Problems with the Draize Test
Stephen R. Kaufman, M.D.
As an ophthalmologist, I strongly support use of alternatives to the
Draize test to determine oculary irritancy of cosmetic and household
products. The Draize test is scientifically unsound and inapplicable
to clinical situations. Reliance on this test is in fact dangerous, because
the animal data cannot be reliably extrapolated to man. Substances "proven" safe
in lab animals may in fact be dangerous to people.
As a Chief Resident, I have three years of experience at Bellevue Hospital
(an Eye Trauma Center), where I have treated scores of toxic eye injuries in
the emergency room. I have never used Draize data to assist the care of a patient.
Furthermore, I know of no case in which another ophthalmologist found Draize
data useful.
Ocular irritancy testing is often performed in order to label substances accurately
as toxic or non-toxic. Here, the Draize test, due to its scientific inadequacies,
fails miserably. The Draize test uses rabbits because they are inexpensive,
have large eyes, and are easy to handle. However, the rabbit is an inappropriate
and inaccurate model for human ocular damage.
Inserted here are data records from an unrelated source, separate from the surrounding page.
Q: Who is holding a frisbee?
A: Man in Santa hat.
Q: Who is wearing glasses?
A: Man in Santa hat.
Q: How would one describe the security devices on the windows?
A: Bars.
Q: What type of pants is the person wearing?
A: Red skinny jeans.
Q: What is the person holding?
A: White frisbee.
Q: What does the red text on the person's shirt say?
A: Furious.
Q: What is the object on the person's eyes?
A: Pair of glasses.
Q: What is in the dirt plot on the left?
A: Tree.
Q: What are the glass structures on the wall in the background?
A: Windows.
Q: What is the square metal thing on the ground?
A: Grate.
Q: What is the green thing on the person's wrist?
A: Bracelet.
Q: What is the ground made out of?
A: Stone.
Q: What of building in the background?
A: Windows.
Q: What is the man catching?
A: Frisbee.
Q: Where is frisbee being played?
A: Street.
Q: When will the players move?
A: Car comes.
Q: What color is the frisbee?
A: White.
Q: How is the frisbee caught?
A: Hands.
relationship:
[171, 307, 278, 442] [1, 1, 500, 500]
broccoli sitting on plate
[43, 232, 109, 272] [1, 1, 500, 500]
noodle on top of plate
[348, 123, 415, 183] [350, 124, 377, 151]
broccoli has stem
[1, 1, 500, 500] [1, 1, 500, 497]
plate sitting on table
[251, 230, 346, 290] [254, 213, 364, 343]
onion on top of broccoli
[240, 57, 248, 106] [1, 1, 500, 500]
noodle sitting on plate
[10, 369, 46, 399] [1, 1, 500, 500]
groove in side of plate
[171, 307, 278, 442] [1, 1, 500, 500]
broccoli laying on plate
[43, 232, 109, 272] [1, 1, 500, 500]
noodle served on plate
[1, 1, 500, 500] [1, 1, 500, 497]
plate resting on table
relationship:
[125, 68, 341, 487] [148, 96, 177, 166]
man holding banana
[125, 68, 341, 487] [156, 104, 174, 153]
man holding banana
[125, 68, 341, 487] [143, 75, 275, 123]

The following are some of the
fundamental anatomical differences between the rabbit and human eyelid, tearing
mechanism, and cornea:1-6
- The rabbit epithelial (surface) layer is 10 times
more permeable to hydrophilic solutes than the human
eye.
- Bowman's membrane (the next layer) is six times
thicker in man.
- The rabbit's threshold of pain in the eye is much
higher than that of humans, so irritating substances
are not washed away as readily.
- Rabbits have a less efficient tearing system than
humans.
- Unlike people, rabbits have a nictitating (winking)
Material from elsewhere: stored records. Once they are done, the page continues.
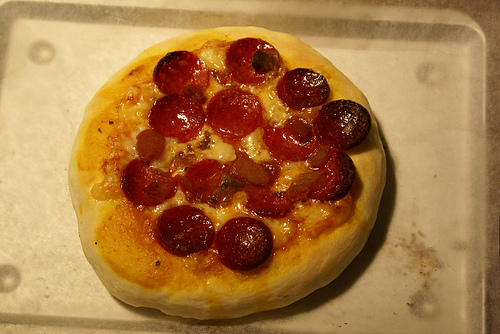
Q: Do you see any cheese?
A: Yes, there is cheese.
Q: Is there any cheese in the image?
A: Yes, there is cheese.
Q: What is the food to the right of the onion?
A: The food is cheese.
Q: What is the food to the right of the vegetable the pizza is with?
A: The food is cheese.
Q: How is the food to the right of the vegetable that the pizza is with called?
A: The food is cheese.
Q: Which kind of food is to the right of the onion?
A: The food is cheese.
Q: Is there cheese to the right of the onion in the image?
A: Yes, there is cheese to the right of the onion.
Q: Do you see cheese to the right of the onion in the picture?
A: Yes, there is cheese to the right of the onion.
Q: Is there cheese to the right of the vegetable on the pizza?
A: Yes, there is cheese to the right of the onion.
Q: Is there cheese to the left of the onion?
A: No, the cheese is to the right of the onion.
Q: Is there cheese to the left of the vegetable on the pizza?
A: No, the cheese is to the right of the onion.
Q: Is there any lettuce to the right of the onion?
A: No, there is cheese to the right of the onion.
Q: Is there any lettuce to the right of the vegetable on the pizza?
A: No, there is cheese to the right of the onion.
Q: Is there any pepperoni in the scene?
A: Yes, there is pepperoni.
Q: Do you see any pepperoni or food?
A: Yes, there is pepperoni.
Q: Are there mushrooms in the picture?
A: No, there are no mushrooms.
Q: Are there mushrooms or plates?
A: No, there are no mushrooms or plates.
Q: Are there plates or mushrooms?
A: No, there are no mushrooms or plates.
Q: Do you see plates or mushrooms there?
A: No, there are no mushrooms or plates.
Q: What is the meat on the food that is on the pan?
A: The meat is pepperoni.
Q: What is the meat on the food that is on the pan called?
A: The meat is pepperoni.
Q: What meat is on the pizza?
A: The meat is pepperoni.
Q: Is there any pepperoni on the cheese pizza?
A: Yes, there is pepperoni on the pizza.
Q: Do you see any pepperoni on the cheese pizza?
A: Yes, there is pepperoni on the pizza.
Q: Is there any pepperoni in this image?
A: Yes, there is pepperoni.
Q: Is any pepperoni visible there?
A: Yes, there is pepperoni.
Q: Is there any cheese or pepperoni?
A: Yes, there is pepperoni.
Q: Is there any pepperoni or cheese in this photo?
A: Yes, there is pepperoni.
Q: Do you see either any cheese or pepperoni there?
A: Yes, there is pepperoni.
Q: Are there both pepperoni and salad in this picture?
A: No, there is pepperoni but no salad.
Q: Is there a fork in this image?
A: No, there are no forks.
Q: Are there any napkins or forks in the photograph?
A: No, there are no forks or napkins.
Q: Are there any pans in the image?
A: Yes, there is a pan.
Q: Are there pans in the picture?
A: Yes, there is a pan.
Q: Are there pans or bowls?
A: Yes, there is a pan.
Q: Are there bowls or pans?
A: Yes, there is a pan.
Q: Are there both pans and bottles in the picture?
A: No, there is a pan but no bottles.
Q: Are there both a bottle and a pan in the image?
A: No, there is a pan but no bottles.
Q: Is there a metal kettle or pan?
A: Yes, there is a metal pan.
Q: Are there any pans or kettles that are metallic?
A: Yes, the pan is metallic.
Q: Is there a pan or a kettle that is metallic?
A: Yes, the pan is metallic.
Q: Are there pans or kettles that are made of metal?
A: Yes, the pan is made of metal.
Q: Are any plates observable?
A: No, there are no plates.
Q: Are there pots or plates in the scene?
A: No, there are no plates or pots.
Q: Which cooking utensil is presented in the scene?
A: The cooking utensil is a pan.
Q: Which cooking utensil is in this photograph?
A: The cooking utensil is a pan.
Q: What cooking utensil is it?
A: The cooking utensil is a pan.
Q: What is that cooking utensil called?
A: This is a pan.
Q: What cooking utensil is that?
A: This is a pan.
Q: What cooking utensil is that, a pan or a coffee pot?
A: This is a pan.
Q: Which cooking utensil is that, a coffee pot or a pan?
A: This is a pan.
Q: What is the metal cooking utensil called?
A: The cooking utensil is a pan.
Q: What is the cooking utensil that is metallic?
A: The cooking utensil is a pan.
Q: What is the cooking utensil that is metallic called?
A: The cooking utensil is a pan.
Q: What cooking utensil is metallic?
A: The cooking utensil is a pan.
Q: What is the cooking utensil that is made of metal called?
A: The cooking utensil is a pan.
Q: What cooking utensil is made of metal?
A: The cooking utensil is a pan.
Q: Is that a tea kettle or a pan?
A: That is a pan.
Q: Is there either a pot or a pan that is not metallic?
A: No, there is a pan but it is metallic.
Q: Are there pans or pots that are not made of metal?
A: No, there is a pan but it is made of metal.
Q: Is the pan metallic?
A: Yes, the pan is metallic.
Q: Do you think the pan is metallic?
A: Yes, the pan is metallic.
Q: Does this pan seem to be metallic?
A: Yes, the pan is metallic.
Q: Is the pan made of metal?
A: Yes, the pan is made of metal.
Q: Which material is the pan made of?
A: The pan is made of metal.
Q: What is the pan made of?
A: The pan is made of metal.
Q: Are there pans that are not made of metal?
A: No, there is a pan but it is made of metal.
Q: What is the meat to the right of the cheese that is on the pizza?
A: The meat is pepperoni.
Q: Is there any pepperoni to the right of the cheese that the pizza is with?
A: Yes, there is pepperoni to the right of the cheese.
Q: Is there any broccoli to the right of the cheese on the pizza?
A: No, there is pepperoni to the right of the cheese.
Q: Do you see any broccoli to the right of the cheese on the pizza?
A: No, there is pepperoni to the right of the cheese.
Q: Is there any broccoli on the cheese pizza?
A: No, there is pepperoni on the pizza.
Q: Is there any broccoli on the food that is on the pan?
A: No, there is pepperoni on the pizza.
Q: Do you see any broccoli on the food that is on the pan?
A: No, there is pepperoni on the pizza.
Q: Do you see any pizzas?
A: Yes, there is a pizza.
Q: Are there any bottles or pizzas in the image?
A: Yes, there is a pizza.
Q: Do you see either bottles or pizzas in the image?
A: Yes, there is a pizza.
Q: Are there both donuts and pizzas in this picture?
A: No, there is a pizza but no donuts.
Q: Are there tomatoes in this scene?
A: No, there are no tomatoes.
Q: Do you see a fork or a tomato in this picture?
A: No, there are no tomatoes or forks.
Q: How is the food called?
A: The food is a pizza.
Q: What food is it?
A: The food is a pizza.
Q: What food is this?
A: This is a pizza.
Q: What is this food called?
A: This is a pizza.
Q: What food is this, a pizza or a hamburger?
A: This is a pizza.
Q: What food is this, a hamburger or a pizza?
A: This is a pizza.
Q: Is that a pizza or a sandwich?
A: That is a pizza.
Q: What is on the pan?
A: The pizza is on the pan.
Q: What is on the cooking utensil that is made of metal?
A: The pizza is on the pan.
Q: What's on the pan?
A: The pizza is on the pan.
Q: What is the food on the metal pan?
A: The food is a pizza.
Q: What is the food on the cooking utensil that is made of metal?
A: The food is a pizza.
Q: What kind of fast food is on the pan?
A: The food is a pizza.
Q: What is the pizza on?
A: The pizza is on the pan.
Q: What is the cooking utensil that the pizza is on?
A: The cooking utensil is a pan.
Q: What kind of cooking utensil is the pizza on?
A: The pizza is on the pan.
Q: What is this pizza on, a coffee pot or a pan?
A: The pizza is on a pan.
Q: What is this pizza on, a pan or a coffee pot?
A: The pizza is on a pan.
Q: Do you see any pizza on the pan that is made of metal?
A: Yes, there is a pizza on the pan.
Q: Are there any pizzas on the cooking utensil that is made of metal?
A: Yes, there is a pizza on the pan.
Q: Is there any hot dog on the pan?
A: No, there is a pizza on the pan.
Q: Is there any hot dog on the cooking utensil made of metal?
A: No, there is a pizza on the pan.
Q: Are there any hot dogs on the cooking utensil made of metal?
A: No, there is a pizza on the pan.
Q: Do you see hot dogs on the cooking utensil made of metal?
A: No, there is a pizza on the pan.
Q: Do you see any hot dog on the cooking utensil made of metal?
A: No, there is a pizza on the pan.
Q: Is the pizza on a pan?
A: Yes, the pizza is on a pan.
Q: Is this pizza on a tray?
A: No, the pizza is on a pan.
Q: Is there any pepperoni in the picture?
A: Yes, there is pepperoni.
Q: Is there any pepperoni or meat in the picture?
A: Yes, there is pepperoni.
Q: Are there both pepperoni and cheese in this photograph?
A: Yes, there are both pepperoni and cheese.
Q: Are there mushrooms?
A: No, there are no mushrooms.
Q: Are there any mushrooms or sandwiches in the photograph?
A: No, there are no mushrooms or sandwiches.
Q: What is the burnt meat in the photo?
A: The meat is pepperoni.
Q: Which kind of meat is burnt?
A: The meat is pepperoni.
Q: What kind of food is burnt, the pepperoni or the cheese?
A: The pepperoni is burnt.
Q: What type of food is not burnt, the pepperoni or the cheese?
A: The cheese is not burnt.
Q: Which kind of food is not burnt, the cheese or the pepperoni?
A: The cheese is not burnt.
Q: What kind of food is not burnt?
A: The food is cheese.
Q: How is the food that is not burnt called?
A: The food is cheese.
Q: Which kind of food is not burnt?
A: The food is cheese.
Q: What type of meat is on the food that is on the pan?
A: The meat is pepperoni.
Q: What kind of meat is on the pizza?
A: The meat is pepperoni.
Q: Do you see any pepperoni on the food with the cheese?
A: Yes, there is pepperoni on the pizza.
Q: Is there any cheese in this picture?
A: Yes, there is cheese.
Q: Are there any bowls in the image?
A: No, there are no bowls.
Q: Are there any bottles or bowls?
A: No, there are no bowls or bottles.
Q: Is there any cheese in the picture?
A: Yes, there is cheese.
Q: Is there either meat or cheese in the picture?
A: Yes, there is cheese.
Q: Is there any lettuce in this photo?
A: No, there is no lettuce.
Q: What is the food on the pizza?
A: The food is cheese.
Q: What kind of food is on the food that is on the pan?
A: The food is cheese.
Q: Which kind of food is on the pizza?
A: The food is cheese.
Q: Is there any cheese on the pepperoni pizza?
A: Yes, there is cheese on the pizza.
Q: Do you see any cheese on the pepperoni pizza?
A: Yes, there is cheese on the pizza.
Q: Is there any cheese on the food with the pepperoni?
A: Yes, there is cheese on the pizza.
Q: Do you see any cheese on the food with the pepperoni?
A: Yes, there is cheese on the pizza.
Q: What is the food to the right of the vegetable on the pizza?
A: The food is cheese.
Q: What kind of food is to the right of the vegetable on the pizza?
A: The food is cheese.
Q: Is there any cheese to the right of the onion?
A: Yes, there is cheese to the right of the onion.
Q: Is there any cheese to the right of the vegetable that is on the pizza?
A: Yes, there is cheese to the right of the onion.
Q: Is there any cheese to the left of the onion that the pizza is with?
A: No, the cheese is to the right of the onion.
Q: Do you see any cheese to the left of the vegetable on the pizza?
A: No, the cheese is to the right of the onion.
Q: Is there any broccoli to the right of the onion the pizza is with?
A: No, there is cheese to the right of the onion.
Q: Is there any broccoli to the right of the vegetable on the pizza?
A: No, there is cheese to the right of the onion.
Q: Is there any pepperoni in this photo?
A: Yes, there is pepperoni.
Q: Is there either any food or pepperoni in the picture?
A: Yes, there is pepperoni.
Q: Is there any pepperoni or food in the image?
A: Yes, there is pepperoni.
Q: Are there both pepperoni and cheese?
A: Yes, there are both pepperoni and cheese.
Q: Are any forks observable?
A: No, there are no forks.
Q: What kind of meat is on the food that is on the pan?
A: The meat is pepperoni.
membrane (third eyelid), which has an unclear effect
on elimination of foreign materials.
- Humans develop corneal epithelial vacuoles in response
to some toxic substances, but rabbits do not.
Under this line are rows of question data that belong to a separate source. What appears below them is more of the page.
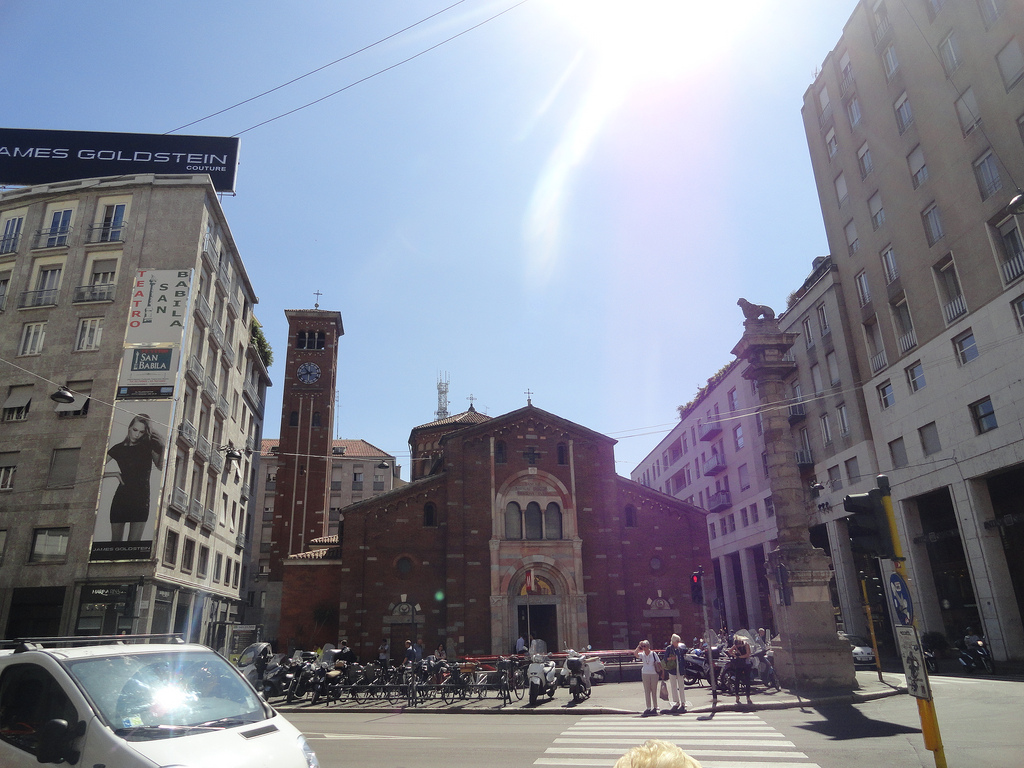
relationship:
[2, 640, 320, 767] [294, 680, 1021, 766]
white car on street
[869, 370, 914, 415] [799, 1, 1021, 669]
window on building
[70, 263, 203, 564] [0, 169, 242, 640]
advertisment on side of building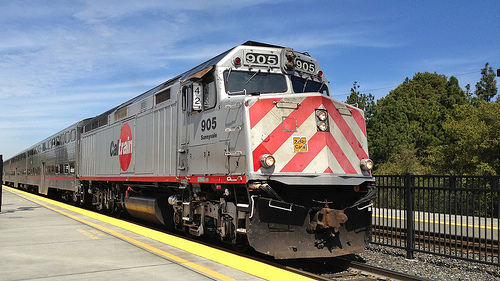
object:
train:
[0, 30, 373, 274]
- The rabbit mean corneal thickness is .37 mm, while
that of man is .51 mm.
- Rabbits are more susceptible to damage (alkaline)
materials, because the pH of their aqueous humor
is .82 compared to .71-.73 for man.
- The cornea represents 25% of the rabbit eye surface area, but only 7% of the surface area in man.
Due to these differences, Draize data correlates poorly with actual human experience. Indeed, the limited available human data has demonstrated the inadequacy of the Draize test. Freeberg et al.7 reported 281 human ocular toxicity exposures to 14 household products, and they compared the findings to Draize test results. The human experiences differed from the Draize results by a factor of up to 250. The closest correlation differed by a factor of 18. Furthermore, the severity of rabbit eye response predicted poorly the degree of human ocular injury. The correlation coefficient between rabbit and human response was only 0.48 with p > .1. Thus, the Draize test predicts human eye toxicity poorly. Indeed, Griffith and Freeberg wrote:
The widely used Draize/FHSA rabbit eye irritation test has never been validated against any reported human database. As an in vivo surrogate for predicting human ocular response to irritants, it has been soundly criticized on both technical and humane grounds...8
The poor performance of the Draize test and the fundamental anatomical
differences between the human and rabbit eye highlight the shortcomings
of an in vivo test versus an in vitro alternative. While
the in vivo model will ways be compromised by the anatomical and
physiological differences between the experimental animal and man, in
vitro technology can improve as better tests are developed. Thus,
we should encourage the refinement of vitro technologies by eliminating
those in vivo tests which have been shown to be inferior or inadequate.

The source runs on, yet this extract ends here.